The shift can also be seen for investors looking to invest primarily in sovereign debt instruments. Experts say that while private bond platforms still lead in corporate bond distribution, investors increasingly prefer RBI-RD as the primary choice to invest directly in G-secs and T-Bills, as they provide a risk-free and zero-cost access to the primary market.
This surge in retail investor participation in the bond market comes at a time when investors have been reducing direct trading in the equities market. Data from Prime Database shows that retail investors have trimmed their direct equity holdings to 7.10 per cent in the March quarter from 7.25 per cent in the December quarter.
This shift is seen by experts as a strategic move towards preserving capital and a ‘flight to safety’ response by retail investors at a time when equity markets have been volatile and marred by geopolitical uncertainty. This change in behaviour also reflected sophistication in retail investors to prioritise stable income streams over equity assets with volatile returns.

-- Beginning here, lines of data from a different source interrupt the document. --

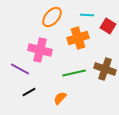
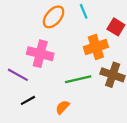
cyan line: (87, 15) -> (84, 11), moved, turned 64
orange cross: (78, 38) -> (96, 47), moved

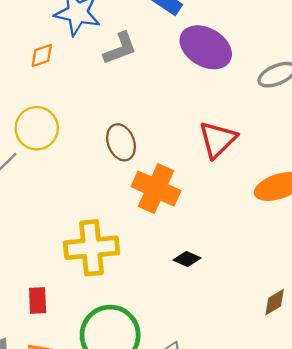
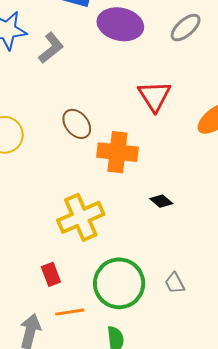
black diamond: (187, 259) -> (161, 201), turned 35

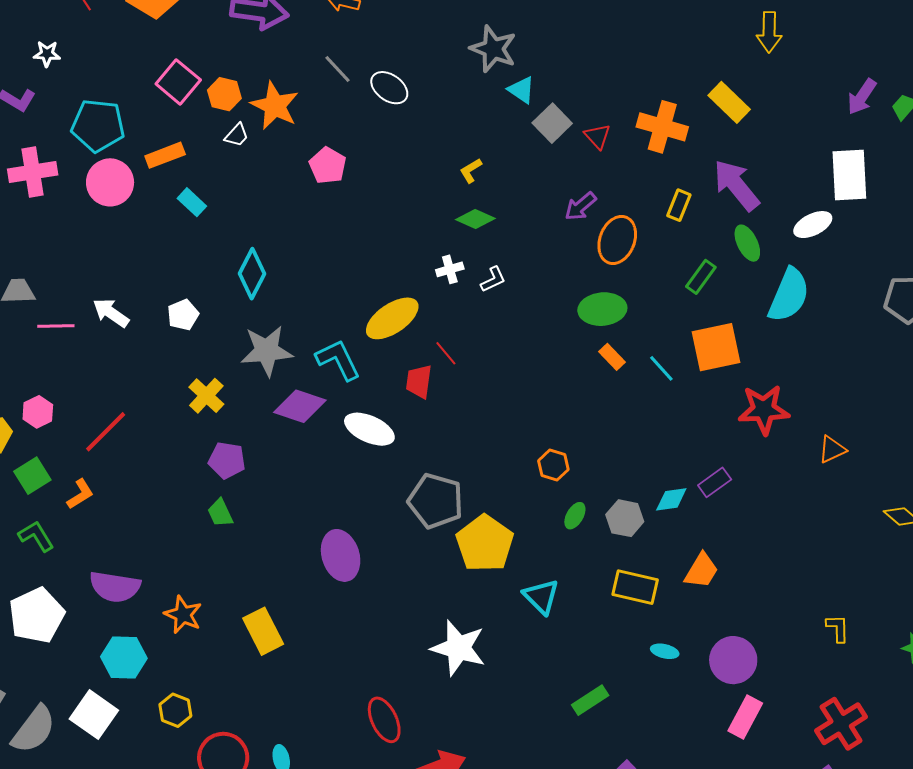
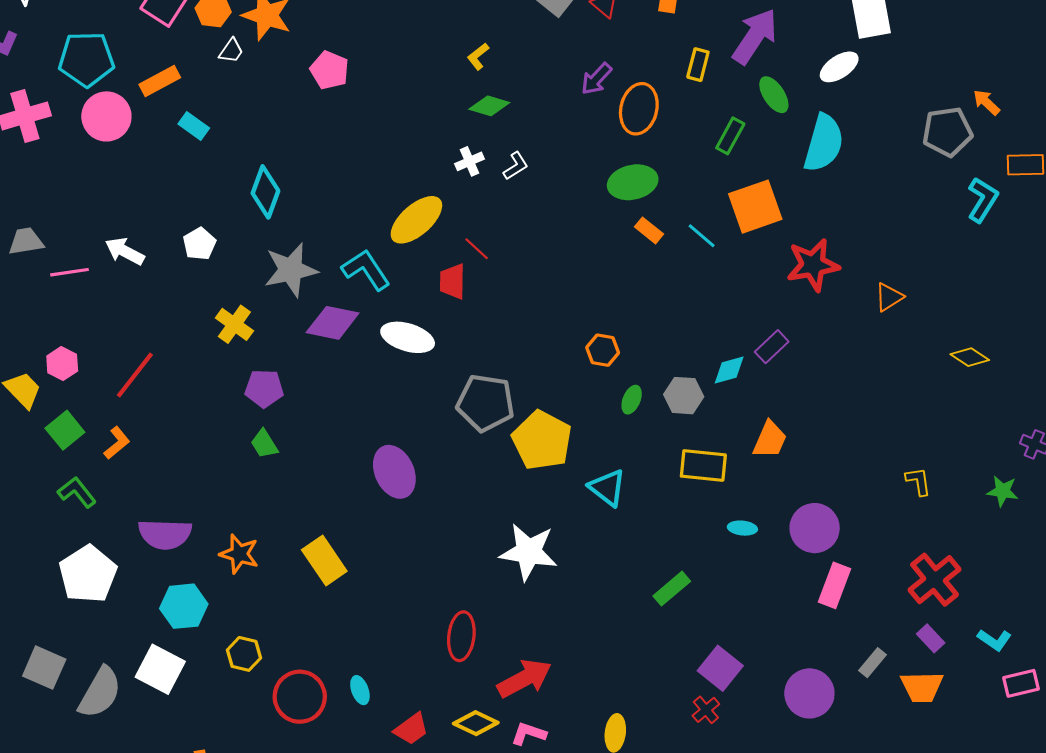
purple arrow: (736, 185) -> (755, 36), turned 80
red ellipse: (384, 720) -> (461, 636), turned 39

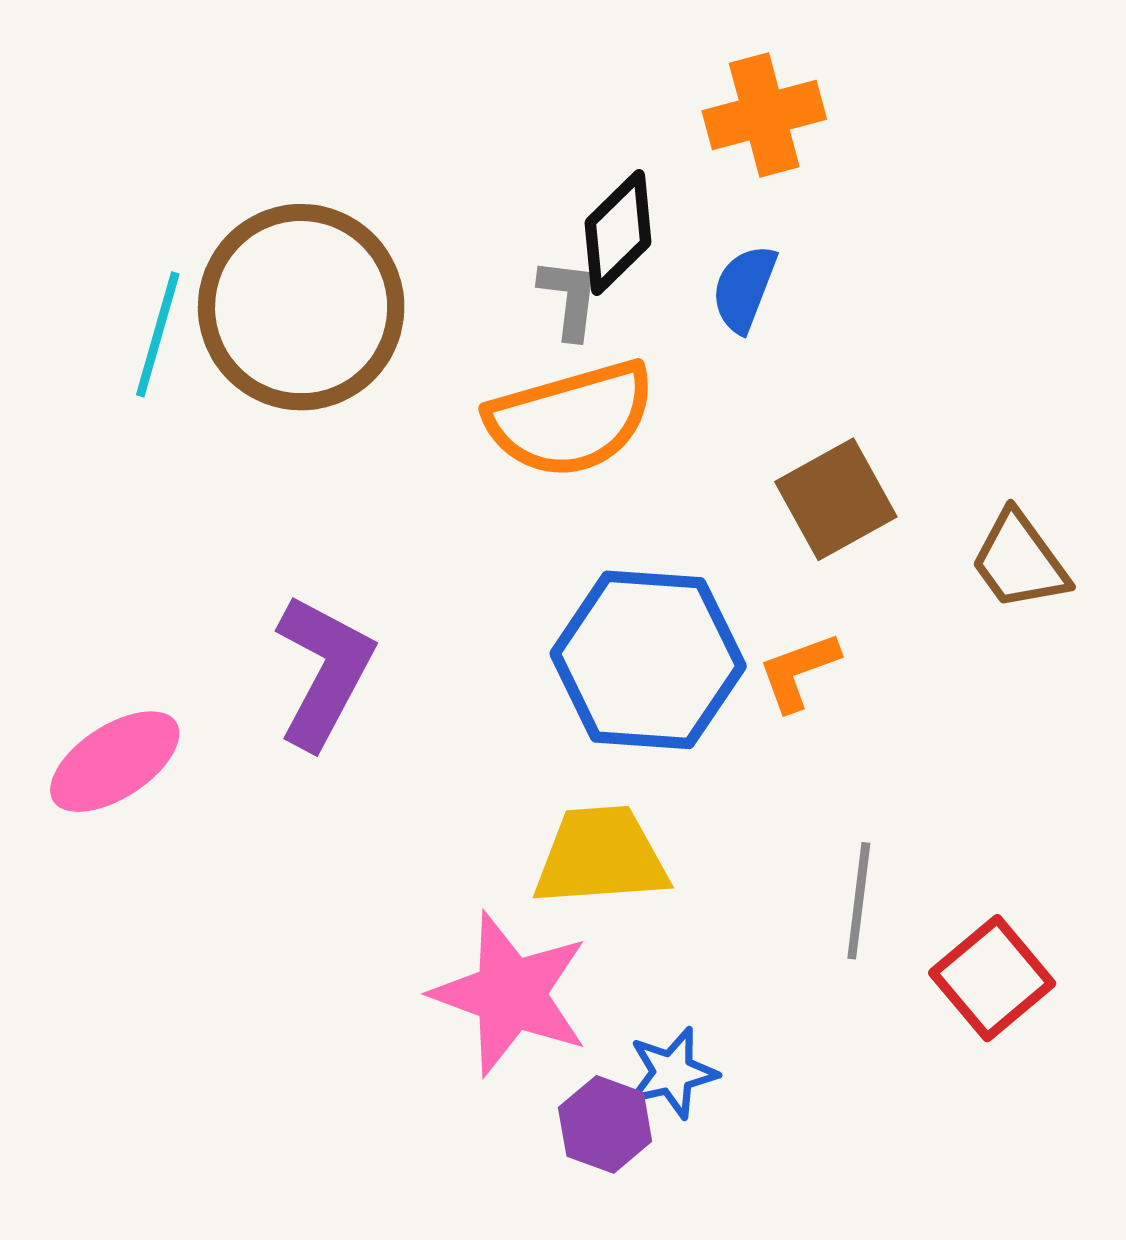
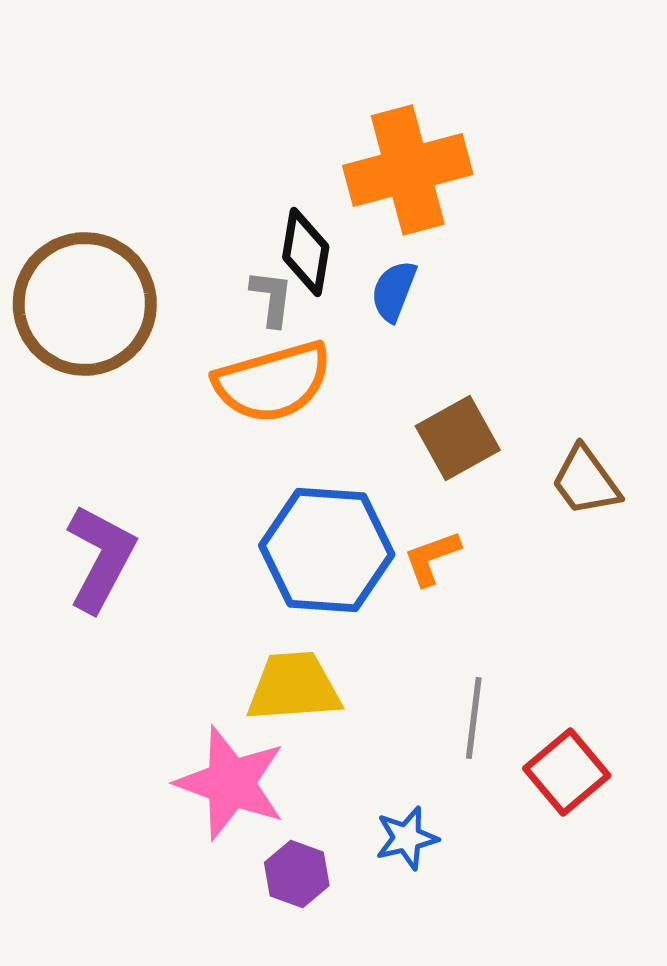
orange cross: (764, 115) -> (408, 170), size x1.5
black diamond: (618, 233) -> (306, 252), turned -36
blue star: (672, 1073) -> (407, 838), moved

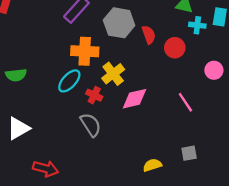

The rise in retail investor participation in bond markets can also be noted in the surge in total traded volumes in the secondary market. Total traded volumes of G-secs and state bonds in the secondary market nearly tripled to Rs 9,167 crore in April 2026 from Rs 2,322 crore in the previous year. Total holdings of these instruments also rose to Rs 3,425 crore in April, 2026, around 50 per cent higher than a year before.
Experts said that this surge in trading volumes suggested a shift in retail investor behaviour. While most retail investors typically tend to hold bonds till maturity, the rise in trading volumes show that individuals are becoming more comfortable with debt as a liquid asset class rather than just a passive savings tool.
“Retail investors are no longer just holding bonds to maturity. However, this also exposes them to interest rate risk which they should factor in while planning to trade in it...The integration of sovereign gold bonds and state development loans on one platform is further centralising retail wealth within the RBI ecosystem,” Kumar added.